April 12, 2023 - Dr Ji Liu presented his paper Performing long works beyond traditional concert paradigms in the digital age at the International Conference Women at the international conference Global Digital Music Studies presented by Répertoire International de Littérature Musicale (RILM) and The Barry S. Brook Center for Music Research and Documentation
About the conference:
"UNESCO has argued that the Covid-19 crisis is a reminder “that we should nurture the socially-beneficial applications of digital technologies and focus on improving access and uses in countries where it is lacking.” Building on this and keeping true to its mission, RILM seeks to bring together researchers, educators, and librarians interested in the ways digital technologies intersect with music studies worldwide and in its broadest sense, encompassing all branches: historical musicology, ethnomusicology, music theory, as well as popular music studies and other fields."
For more information, please visit: www.rilm.org/gdms2023/
Performing long works beyond traditional concert paradigms in the digital age
Virtual live performances and live performances combining digital forms have become a new trend in the creative industry through
the pandemic. However, research has not yet targeted how these changes impacted and reshaped music performance and its related contextual studies in these new norms. Findings in this research area should contribute to a deeper understanding and an ontological perspective on the various areas of performance studies in this digital age.

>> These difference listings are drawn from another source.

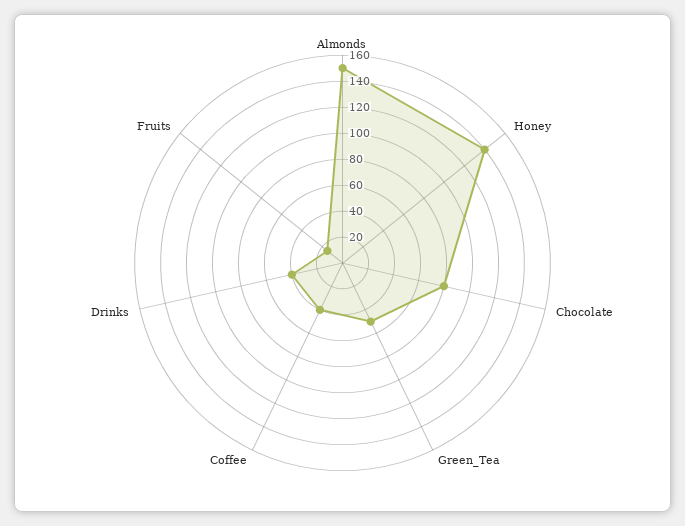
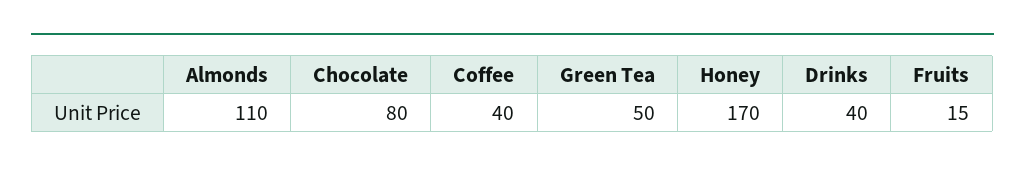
  {
-   "Almonds": 150,
+   "Almonds": 110,
-   "Honey": 140,
+   "Honey": 170,
    "Chocolate": 80,
    "Green_Tea": 50,
    "Coffee": 40,
    "Drinks": 40,
    "Fruits": 15
  }

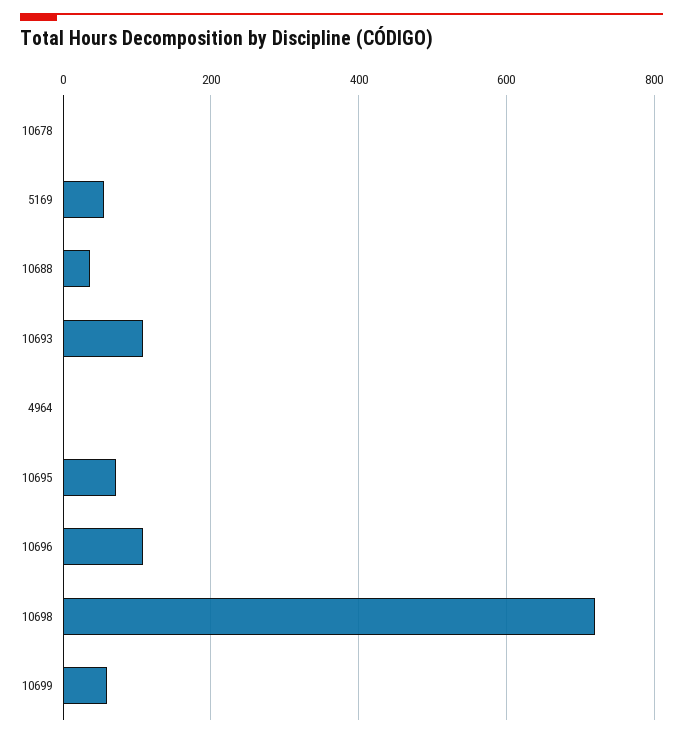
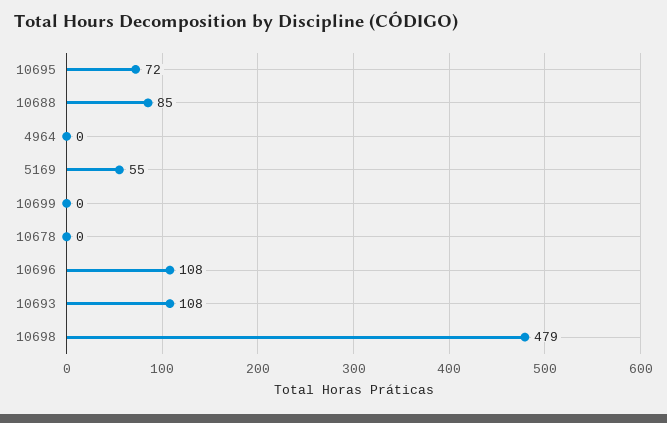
  {
    "10678": 0,
    "5169": 55,
-   "10688": 40,
+   "10688": 85,
    "10693": 108,
    "4964": 0,
    "10695": 72,
    "10696": 108,
-   "10698": 720,
+   "10698": 479,
-   "10699": 60
+   "10699": 0
  }

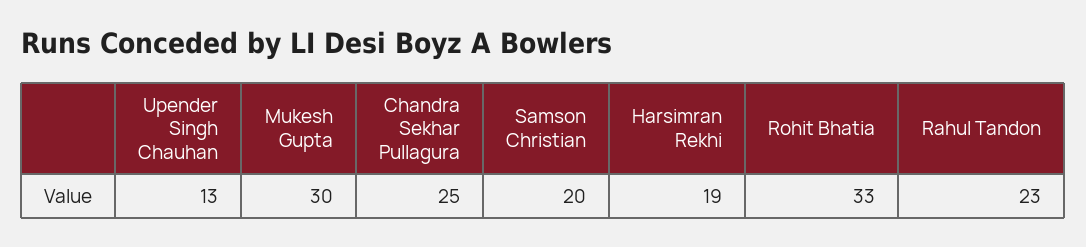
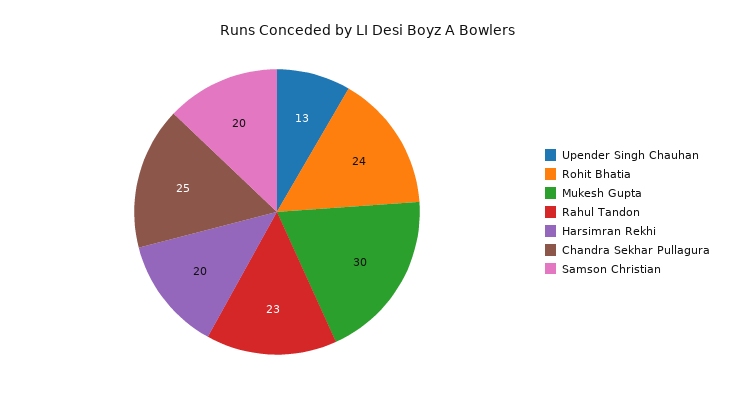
  {
    "Upender Singh Chauhan": 13,
    "Mukesh Gupta": 30,
    "Chandra Sekhar Pullagura": 25,
    "Samson Christian": 20,
-   "Harsimran Rekhi": 19,
+   "Harsimran Rekhi": 20,
-   "Rohit Bhatia": 33,
+   "Rohit Bhatia": 24,
    "Rahul Tandon": 23
  }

This paper explores, evaluates, and examines new performance practices that may improve interpretational ideas and create new opportunities and findings in musicking. In order to facilitate and reveal a deeper understanding of such questions, I use music with extended forms, such as works by American composers Morton Feldman and Frederic Rzewski (which have not been disseminated widely due to limitations of prescribed long lengths, human physical endurance, etc. within the traditional concert paradigm) as case studies to reveal new interpretational ideas for such unusual works and explore new domains and solutions for presenting them to a wider audience with emerging technologies. Performance extracts made on Steinway’s latest automatic player piano Spirio | r as well as acousmatic music samples collaborating with acoustic performance will be presented as some examples to illustrate various scenarios.
As such this paper seeks to question how the ever-growing technology reshapes the way people perform and listen to music in the digital age, what the advantages are for creative practitioners, and how new means will help people perform and engage with unusual musical repertoires beyond concert venues and make them stay alive and relevant to broader cultural and social contexts.